Я обернулась к ней, меня охватило желание ответить язвительно и сухо. Но увидев, что она улыбается, я поняла, что моя реакция неоправданна. Женщине явно одиноко, ей просто хотелось поболтать. У меня не было никаких причин отвергать ее.
– Со мной все плохо, – ответила я, пытаясь усмехнуться. – Надеюсь, это пройдет.
Я ожидала, что она ответит какой-нибудь банальной фразой типа «ничего, все образуется». Или заерзает на своем месте, извинится и уйдет. Но она просто сидела молча и смотрела на меня. Она не просила меня взять себя в руки, изображать бодрость и энтузиазм. Обычная встреча двух людей. К моему большому удивлению, это словно сняло с меня невидимый груз.
– В моей жизни сейчас полный хаос, – произнесла я, и голос сорвался. – Все боятся и хотят, чтобы я делала вид, будто ничего не случилось. С какой стати я буду притворяться?
Из моих глаз покатились слезы. Я чувствовала себя полной идиоткой. Мне совсем не хотелось устраивать истерику перед человеком, которого я вижу в первый раз.
Женщина встала со своей скамьи, подошла и села рядом со мной. И неуклюже погладила меня по спине.
– Боже мой, моя дорогая, что же произошло? – спросила она.
В голосе Перниллы звучало нетерпение, в голосе мамы – тревога. Хенрик испугался бы и рассердился. Эта женщина проявила сочувствие.
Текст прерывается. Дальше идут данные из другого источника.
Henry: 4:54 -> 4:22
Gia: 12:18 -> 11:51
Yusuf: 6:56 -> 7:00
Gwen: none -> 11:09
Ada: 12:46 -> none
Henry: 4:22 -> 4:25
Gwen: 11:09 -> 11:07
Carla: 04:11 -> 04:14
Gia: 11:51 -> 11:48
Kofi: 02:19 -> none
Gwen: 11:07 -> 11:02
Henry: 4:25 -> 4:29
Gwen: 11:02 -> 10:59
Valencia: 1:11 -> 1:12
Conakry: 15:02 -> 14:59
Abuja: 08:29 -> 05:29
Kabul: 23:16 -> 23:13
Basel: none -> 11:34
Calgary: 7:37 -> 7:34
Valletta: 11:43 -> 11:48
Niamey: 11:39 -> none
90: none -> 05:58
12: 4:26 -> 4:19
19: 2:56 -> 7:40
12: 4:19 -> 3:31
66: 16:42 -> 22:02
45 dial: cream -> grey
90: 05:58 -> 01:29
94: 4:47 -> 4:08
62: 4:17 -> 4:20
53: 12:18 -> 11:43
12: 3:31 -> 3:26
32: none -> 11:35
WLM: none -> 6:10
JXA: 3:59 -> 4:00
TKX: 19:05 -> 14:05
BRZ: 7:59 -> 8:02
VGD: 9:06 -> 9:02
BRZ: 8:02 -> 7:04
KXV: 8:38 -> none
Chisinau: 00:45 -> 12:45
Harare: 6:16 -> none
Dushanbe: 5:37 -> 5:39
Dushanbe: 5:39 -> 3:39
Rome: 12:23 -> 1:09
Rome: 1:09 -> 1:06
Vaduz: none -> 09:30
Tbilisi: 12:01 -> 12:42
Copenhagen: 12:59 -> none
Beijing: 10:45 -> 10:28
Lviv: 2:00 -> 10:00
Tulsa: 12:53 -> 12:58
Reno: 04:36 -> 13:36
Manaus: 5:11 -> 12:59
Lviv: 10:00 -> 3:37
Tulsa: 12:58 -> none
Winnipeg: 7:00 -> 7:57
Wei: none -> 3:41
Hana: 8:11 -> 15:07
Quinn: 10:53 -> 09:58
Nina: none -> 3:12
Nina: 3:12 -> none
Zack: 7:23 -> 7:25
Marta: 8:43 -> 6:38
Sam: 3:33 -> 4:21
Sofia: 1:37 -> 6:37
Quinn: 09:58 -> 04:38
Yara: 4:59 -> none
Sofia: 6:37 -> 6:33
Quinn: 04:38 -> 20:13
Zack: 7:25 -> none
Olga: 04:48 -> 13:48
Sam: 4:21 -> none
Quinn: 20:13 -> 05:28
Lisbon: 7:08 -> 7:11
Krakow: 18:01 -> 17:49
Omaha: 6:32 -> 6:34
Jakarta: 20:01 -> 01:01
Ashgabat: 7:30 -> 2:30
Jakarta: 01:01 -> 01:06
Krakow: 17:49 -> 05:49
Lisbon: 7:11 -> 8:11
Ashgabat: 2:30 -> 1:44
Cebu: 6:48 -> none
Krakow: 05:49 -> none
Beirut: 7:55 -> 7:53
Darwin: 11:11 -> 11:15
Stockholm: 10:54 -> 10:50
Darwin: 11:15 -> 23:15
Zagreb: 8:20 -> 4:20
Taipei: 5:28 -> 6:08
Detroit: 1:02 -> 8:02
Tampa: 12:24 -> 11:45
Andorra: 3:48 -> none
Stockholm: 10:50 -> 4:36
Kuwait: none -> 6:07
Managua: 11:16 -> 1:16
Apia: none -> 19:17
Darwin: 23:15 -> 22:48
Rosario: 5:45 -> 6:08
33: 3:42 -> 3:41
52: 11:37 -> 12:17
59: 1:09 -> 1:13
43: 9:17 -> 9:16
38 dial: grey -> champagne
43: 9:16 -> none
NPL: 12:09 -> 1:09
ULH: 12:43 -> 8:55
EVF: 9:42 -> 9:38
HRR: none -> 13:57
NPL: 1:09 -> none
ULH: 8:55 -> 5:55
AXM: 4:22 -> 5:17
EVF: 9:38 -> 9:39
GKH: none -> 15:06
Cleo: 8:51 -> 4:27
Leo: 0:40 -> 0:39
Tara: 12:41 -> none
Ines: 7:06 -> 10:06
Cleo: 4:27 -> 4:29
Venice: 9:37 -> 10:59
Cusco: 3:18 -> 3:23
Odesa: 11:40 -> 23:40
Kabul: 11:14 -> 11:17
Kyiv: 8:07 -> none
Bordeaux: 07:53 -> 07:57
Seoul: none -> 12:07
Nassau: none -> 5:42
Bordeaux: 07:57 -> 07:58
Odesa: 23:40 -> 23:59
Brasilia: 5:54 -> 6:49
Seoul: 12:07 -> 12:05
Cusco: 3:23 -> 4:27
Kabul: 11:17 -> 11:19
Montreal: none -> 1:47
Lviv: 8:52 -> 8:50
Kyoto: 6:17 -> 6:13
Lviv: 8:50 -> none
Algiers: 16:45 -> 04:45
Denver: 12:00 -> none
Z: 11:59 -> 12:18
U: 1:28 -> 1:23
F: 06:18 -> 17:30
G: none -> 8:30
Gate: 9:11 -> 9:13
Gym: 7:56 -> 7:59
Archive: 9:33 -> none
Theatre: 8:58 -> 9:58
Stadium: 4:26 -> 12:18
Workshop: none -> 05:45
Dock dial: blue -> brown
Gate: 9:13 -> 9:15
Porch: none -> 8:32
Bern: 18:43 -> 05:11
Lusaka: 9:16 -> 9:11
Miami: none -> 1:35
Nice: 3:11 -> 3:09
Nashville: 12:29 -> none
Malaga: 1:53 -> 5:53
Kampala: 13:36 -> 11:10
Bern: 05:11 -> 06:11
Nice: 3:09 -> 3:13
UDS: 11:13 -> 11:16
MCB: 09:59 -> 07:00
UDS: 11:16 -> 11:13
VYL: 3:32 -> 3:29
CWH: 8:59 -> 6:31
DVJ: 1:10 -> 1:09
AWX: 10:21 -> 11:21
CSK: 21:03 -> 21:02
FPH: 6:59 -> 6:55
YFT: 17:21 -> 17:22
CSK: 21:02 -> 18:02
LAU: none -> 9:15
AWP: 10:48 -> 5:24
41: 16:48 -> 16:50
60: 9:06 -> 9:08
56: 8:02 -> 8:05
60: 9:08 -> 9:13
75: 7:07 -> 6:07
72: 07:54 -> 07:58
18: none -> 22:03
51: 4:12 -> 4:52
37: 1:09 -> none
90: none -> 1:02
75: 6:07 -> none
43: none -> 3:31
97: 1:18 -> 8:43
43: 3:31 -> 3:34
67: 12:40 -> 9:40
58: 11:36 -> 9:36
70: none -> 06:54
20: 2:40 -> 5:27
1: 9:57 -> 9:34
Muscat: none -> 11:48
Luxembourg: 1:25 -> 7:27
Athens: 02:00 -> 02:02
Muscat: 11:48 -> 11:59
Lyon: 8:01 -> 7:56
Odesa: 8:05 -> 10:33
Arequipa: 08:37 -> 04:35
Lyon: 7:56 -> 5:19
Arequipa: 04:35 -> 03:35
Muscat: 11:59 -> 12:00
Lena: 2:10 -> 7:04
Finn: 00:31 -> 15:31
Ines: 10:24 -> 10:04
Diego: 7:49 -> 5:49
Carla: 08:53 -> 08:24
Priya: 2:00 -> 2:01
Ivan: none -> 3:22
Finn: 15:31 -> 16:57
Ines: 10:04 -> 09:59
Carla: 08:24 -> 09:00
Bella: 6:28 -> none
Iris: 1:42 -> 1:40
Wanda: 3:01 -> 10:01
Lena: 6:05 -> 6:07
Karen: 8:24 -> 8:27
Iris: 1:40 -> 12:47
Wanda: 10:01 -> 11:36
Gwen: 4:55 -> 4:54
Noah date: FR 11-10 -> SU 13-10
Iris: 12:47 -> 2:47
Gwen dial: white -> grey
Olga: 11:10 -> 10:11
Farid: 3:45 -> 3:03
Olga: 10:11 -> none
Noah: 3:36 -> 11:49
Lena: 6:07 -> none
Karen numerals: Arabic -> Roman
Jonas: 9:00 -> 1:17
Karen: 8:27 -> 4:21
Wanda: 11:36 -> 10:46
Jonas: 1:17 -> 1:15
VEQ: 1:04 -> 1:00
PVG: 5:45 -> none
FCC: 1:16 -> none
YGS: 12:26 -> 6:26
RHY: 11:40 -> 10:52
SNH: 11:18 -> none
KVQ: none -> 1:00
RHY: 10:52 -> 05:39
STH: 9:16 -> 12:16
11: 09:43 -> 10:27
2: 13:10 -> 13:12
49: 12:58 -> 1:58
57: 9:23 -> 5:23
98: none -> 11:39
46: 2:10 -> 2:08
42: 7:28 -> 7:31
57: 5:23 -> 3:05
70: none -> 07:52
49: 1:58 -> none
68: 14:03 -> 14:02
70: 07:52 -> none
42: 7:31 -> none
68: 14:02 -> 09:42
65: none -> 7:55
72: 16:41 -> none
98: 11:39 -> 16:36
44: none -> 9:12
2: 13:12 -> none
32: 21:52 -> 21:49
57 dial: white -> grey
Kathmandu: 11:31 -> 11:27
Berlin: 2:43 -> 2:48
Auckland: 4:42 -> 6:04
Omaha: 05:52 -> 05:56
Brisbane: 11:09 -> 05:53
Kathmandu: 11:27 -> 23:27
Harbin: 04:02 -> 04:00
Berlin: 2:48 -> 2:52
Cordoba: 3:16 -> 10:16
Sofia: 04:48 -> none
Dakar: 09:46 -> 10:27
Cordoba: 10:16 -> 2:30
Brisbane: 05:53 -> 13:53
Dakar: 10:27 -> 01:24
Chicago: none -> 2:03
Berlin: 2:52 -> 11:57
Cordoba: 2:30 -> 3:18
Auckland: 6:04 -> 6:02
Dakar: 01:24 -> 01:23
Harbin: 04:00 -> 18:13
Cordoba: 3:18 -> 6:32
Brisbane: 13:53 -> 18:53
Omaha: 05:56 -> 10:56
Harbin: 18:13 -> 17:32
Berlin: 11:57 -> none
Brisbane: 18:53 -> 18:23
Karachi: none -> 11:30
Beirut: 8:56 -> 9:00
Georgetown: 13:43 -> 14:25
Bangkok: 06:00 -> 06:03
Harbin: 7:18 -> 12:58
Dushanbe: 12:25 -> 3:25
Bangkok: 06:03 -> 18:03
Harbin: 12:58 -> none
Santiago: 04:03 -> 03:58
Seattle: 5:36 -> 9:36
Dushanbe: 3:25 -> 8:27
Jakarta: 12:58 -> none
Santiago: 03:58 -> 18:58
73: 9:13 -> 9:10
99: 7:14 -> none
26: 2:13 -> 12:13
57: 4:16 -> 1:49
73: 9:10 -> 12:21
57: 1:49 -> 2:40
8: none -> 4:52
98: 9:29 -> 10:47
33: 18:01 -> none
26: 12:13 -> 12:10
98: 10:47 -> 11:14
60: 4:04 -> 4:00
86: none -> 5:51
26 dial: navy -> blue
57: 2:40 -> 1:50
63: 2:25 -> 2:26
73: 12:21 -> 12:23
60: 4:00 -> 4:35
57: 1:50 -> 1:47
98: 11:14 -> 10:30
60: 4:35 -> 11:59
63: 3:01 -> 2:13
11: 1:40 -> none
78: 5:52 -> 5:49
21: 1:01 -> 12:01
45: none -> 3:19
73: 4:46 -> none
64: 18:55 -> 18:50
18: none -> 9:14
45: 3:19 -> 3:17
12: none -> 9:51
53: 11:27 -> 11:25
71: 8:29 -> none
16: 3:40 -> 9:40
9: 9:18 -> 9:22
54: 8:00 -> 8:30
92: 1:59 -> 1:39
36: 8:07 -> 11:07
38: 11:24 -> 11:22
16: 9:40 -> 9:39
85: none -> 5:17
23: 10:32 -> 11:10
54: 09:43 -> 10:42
– У меня пропала дочь, когда ей был всего годик, – принялась рассказывать я. – Мне сказали, что она, должно быть, утонула, но я была уверена, что она жива. И вот я снова встретила ее. Оказалось, что это труднее, чем я себе представляла. Тяжелее всего, что случалось со мной в жизни, – страшнее было только само ее исчезновение.
– Понимаю, – произнесла женщина. – Я и вправду понимаю.
– Зачем понадобилось так много лет, почему она так долго не возвращалась?
Скорее всего, я говорила путано и бессвязно, но женщина продолжала гладить меня по спине.
Я перестала плакать.
– Моя мама и лучшая подруга волнуются за меня. Им кажется, что я чего-то себе напридумывала.